I'm just looking for some basic information regarding Monark Silver Kings.  Where the mens bikes produced in 24" and 26" sizes?

Thanks,

Steve


----------



## militarymonark (May 18, 2009)

yes they were


----------



## old hotrod (May 18, 2009)

I will try to give you a better answer...do you have a specific year and model that you are asking about? All of the prewar Hawthorn/Monark models were only available in 24". There was an aluminum bike named the Gull that was sold by Sears that was available in 26" but it is very rare and one year only. Monark did make a post war aluminum bike nicknamed the Hex Bar for its hexoganal tubing and it was a 26" wheeled bike.


----------



## AntonyR (May 18, 2009)

And the 26X... Come on Dave, I expected so much more from you...


----------



## old hotrod (May 19, 2009)

Anthony, tell me about the 26X...I only have the Elgin-Hawthorn book for reference and it shows the "Flocycle" and "Wingbar" as both having 24" and no reference to a 26X...what was it?


----------



## sstoural (May 19, 2009)

*pre-war*

Thanks for the replies.  I was inquiring about pre-war silver kings--not a hex tube.  Was also curious about the fenders.  Were they aluminum too or stainless steel?

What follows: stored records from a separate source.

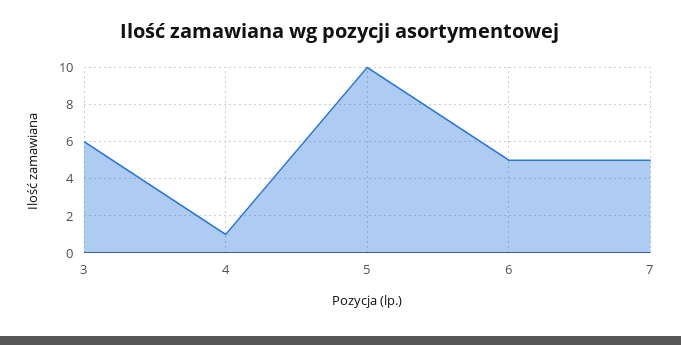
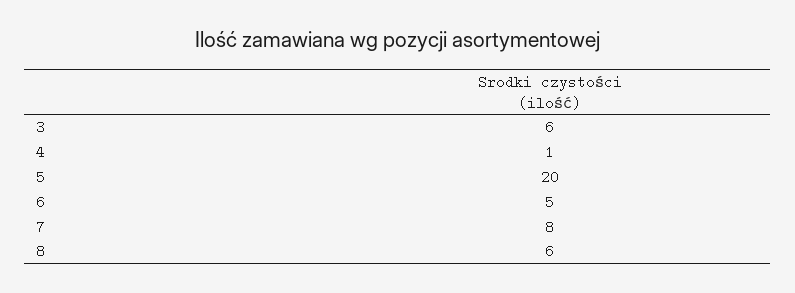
  {
    "3": 6,
    "4": 1,
-   "5": 10,
+   "5": 20,
    "6": 5,
-   "7": 5
+   "7": 8,
+   "8": 6
  }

Thanks again for your replies.


----------



## AntonyR (May 19, 2009)

old hotrod said:


> Anthony, tell me about the 26X...I only have the Elgin-Hawthorn book for reference and it shows the "Flocycle" and "Wingbar" as both having 24" and no reference to a 26X...what was it?



It was the 26" prewar Silverking, available after the 24"ers were phased out, '39 on. It was a transitional frame, with a front end and springer that inspired the hex tube model, and a rear that emulates the Flo-cycle. Cool and uncommon.


----------



## AntonyR (May 19, 2009)

sstoural said:


> Thanks for the replies.  I was inquiring about pre-war silver kings--not a hex tube.  Was also curious about the fenders.  Were they aluminum too or stainless steel?
> 
> Thanks again for your replies.



Both Silver Kings(sk) and Mongomery Wards(mw) used channeled stainless fenders in the beginning, then MW continued with stainless standard shaped fenders on all models while SK used the stainless on deluxe models, and painted steel(red or black) on base models. A year later, the blue painted steel version was offered. I have a set of prewar aluminum girls fenders from a SK/MW, but I'm not sure what year they came off of. Chrome fenders weren't used at all prewar. If anyone has any evidence to the contrary, definitely share it.


----------



## sstoural (May 19, 2009)

*determining tire size based on rims*

Thanks again for the replies.  One last question, barring anything to compare the rims to or tires to match up, what measurements (center of hub to outside edge of rim for example) would one expect for a 24" wheel and what would one expect for a 26" wheel?


----------



## AntonyR (May 19, 2009)

sstoural said:


> Thanks again for the replies.  One last question, barring anything to compare the rims to or tires to match up, what measurements (center of hub to outside edge of rim for example) would one expect for a 24" wheel and what would one expect for a 26" wheel?




Regardless of 24 or 26" models, the standard size tire is 2(4/6) x 2.125. I don't know if you want the measurement you mention to figure tire size, but the measurement would just be 24"(or 26") divided by two. If you're asking about clearance, a 26" wheel will fit the 24" frames, but not with original fenders, and very little clearance. Was that your question?


----------



## sstoural (May 20, 2009)

Thanks all for addressing my questions.  They have all been answered


----------